There is rapidly increasing competition from digital challengers focused on specific verticals across the array of products and services that large legacy banks provide. From retail and investment banking to consumer lending and wealth management, a new and growing generation of fintech platforms poses a significant threat to the traditional banking industry’s bottom line.
It might seem that banks are being assaulted on all fronts and need to fight back, but warfare is not necessarily the answer. Legacy enterprises possess strong advantages that new players don’t – namely, scale, brand awareness, and access to substantial customer data. Can these strengths be put to work in partnership with the agility and customer focus that fintechs bring?
“The biggest challenges are the huge infrastructure of branches, technology, and processes that legacy banks have, as well as a hierarchical structure for decision making,” says Jonathan Donahue, VP and strategic growth leader for fintech and banking at WNS Global Services – a leading provider of business process management solutions. “There is also the need to comply with regulations that protect them from incurring excess losses, do things that are consumer-unfriendly, and prevent them from responding quickly and being innovative.”
“The challenge is that they cannot move as fast as they would like to, because they are held back by legacy infrastructure, and things take a long time to change,” adds Alexander Hillman, SVP of banking and financial services at WNS. “An additional challenge is talent. Banks need different sets of skills in the digital space. Everyone is fighting for the same talent – and fintechs tend to pay better.”
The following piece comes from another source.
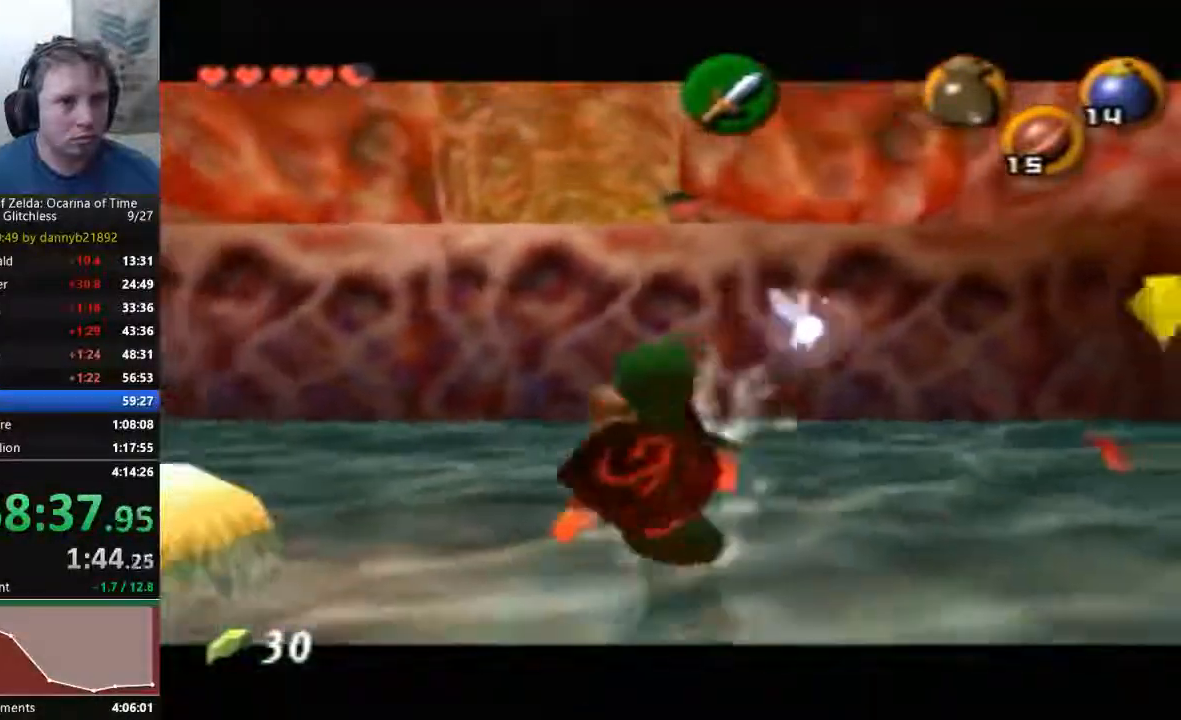
{"buttons": [], "left_stick": "center", "events": []}
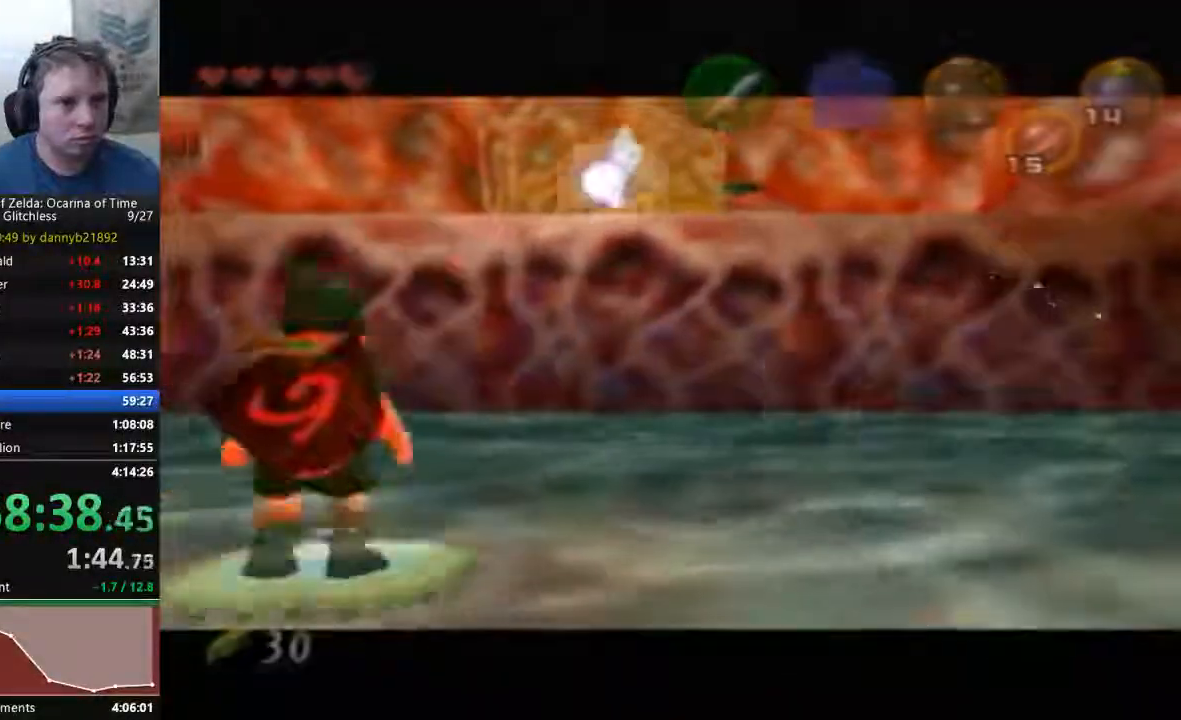
{"buttons": [], "left_stick": "center", "events": []}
Can partnership trump competition?
Banks have responded to the challenge by significantly improving customer experiences, introducing online and mobile banking apps, and boosting the number of transactions such channels can handle. Despite their efforts, it hasn’t been easy to match the digital experience provided by platforms born and developed in the cloud.
“They are not as elegant as competing fintechs, which usually start with one specific product,” agrees Donahue. “That is why we are seeing many acquisitions of fintechs by banks, as well as partnerships with fintech platforms to leverage the loans that banks can fund from their balance sheets.”
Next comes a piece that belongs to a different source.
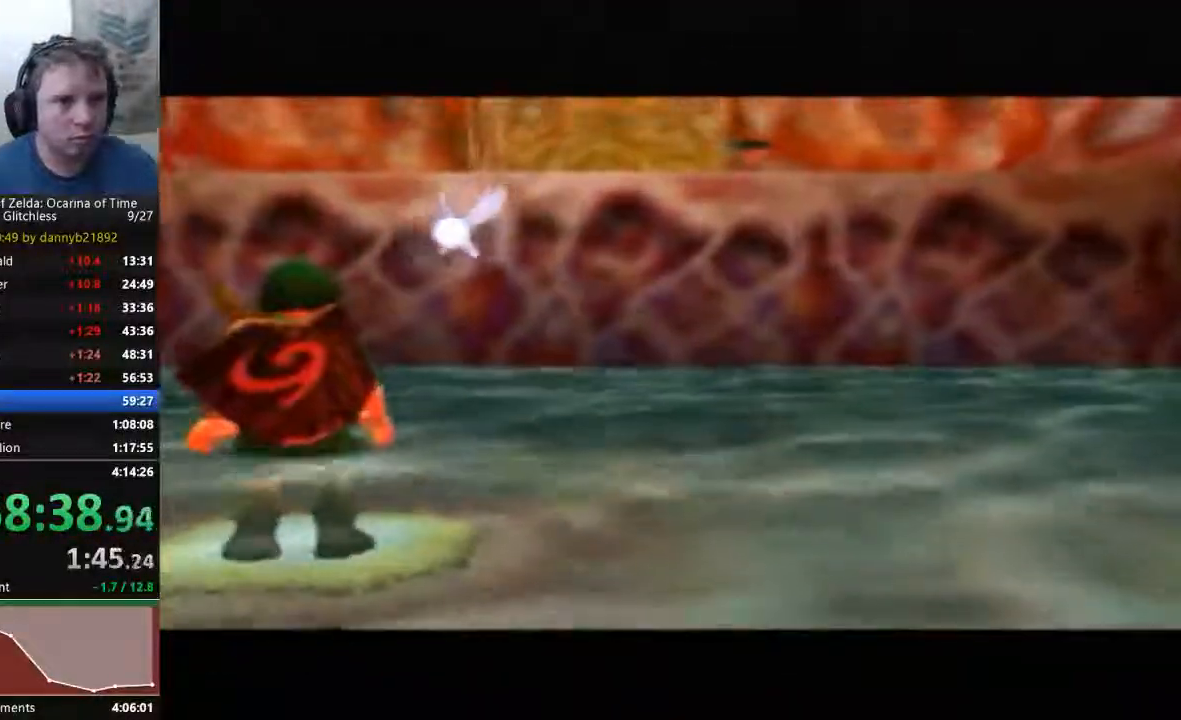
{"buttons": [], "left_stick": "center", "events": []}
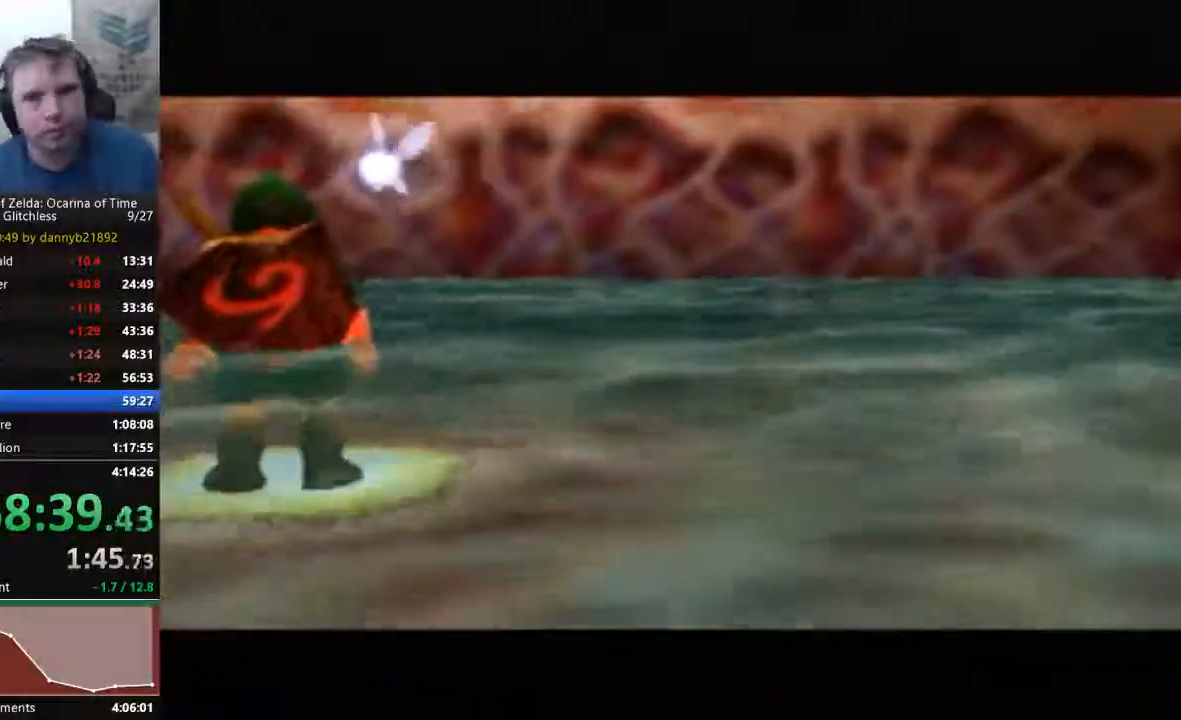
{"buttons": [], "left_stick": "center", "events": []}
There are also internal organisational changes that are helping banks create a better digital platform.
“Five years ago in financial institutions, you didn’t have a chief digital officer or a chief innovation officer, but they are bringing talent into this space to address digital transformation,” says Hillman. “They are tasked with finding ways for banks to do things better, faster, and in a way that is more appealing to the new marketplace. The answer often lies in fintech partnerships and acquisitions.”
The partnership option is increasingly attractive, at least to banks, because it provides a shortcut to cutting-edge technology without the time and expense of developing an in-house platform.
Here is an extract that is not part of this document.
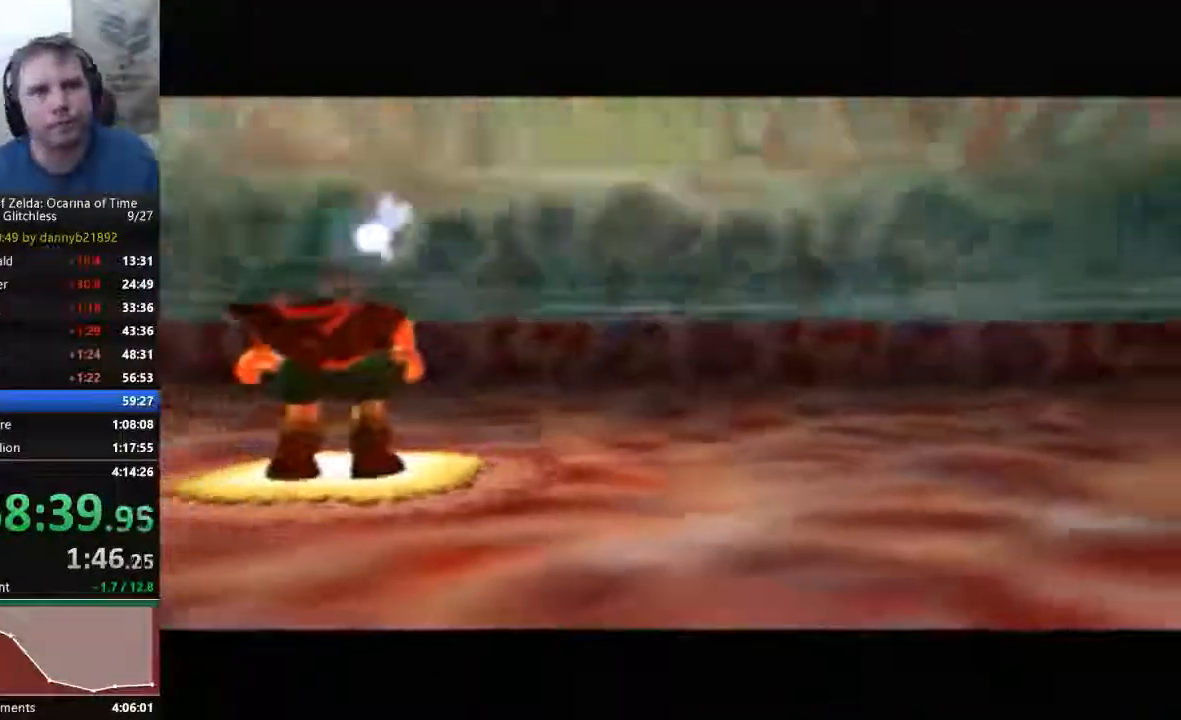
{"buttons": [], "left_stick": "up-right", "events": [[233, "left_stick", "up-right"]]}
“Banks building everything on their own risk creating an experience that customers don’t want,” says Donahue. “Working with fintechs to create a platform they can license can reduce that risk.”
“Cooperation is more difficult in areas where fintechs overlap and compete for the same clients,” Hillman adds. “Some banks decide to license such technologies and white-label them to their customer segment, so there is more cooperation and co-creation in that area. But it is expensive.”
An era of mass co-creation
This begs an important question: what’s in it for the fintechs? In some instances, they approach banks to co-create a new offering. A fintech might create an amazing consumer-facing app, for example, but it could lack the necessary banking infrastructure for it to work. For such back-end services, they can reach a deal with banks to create a successful model.
In its efforts to offer fintechs new pathways to scale-up operations, WNS recently launched FINSIBLE, a modular suite of banking solutions designed to enable fintechs to efficiently manage, streamline, and scale operations. By partnering with WNS, fintechs can co-create solutions that deliver robust operational control and governance, cost optimisation, regulatory compliance, and fast-track digital transformation. Fintechs can create the technology stack while WNS provides the people strength that a sponsor bank’s back office typically delivers.
Partnering opportunities abound, so could we soon see the dawn of an era of mass co-creation?
“To some degree, I think that it is time for this to happen,” believes Donahue. “We’ve got modular technology, and people are using the same platforms. There will always be a stage when the channel through which companies serve their customers must be unique and provide a competitive advantage, so I don’t think that can be co-created. But it makes sense for banks to use more common platforms rather than building their own. You can’t keep building proprietary technologies.”
“I think that in five or seven years from now, everything will look different in terms of how financial services, in general, are consumed, or products are offered,” says Hillman. “These days, you don’t even need your card anymore; you tap your phone. Soon there will be a huge change in the front end, while behind the scenes, there will be more cooperation, with everything being tied together.”
Banks will have to play to their strengths to make these co-creation efforts work. Incumbents enjoy brand recognition, are seen as safe custodians for deposits and have the scale to reach a large customer base. Also, they have a broader range of products and services than any fintech can offer.
“Fintechs can eliminate the friction for two or three products, but they can’t provide the entire banking experience,” notes Donahue.
Marry the agility of fintechs with the stability and product range of legacy banks, and you might just be looking at the future of the banking industry.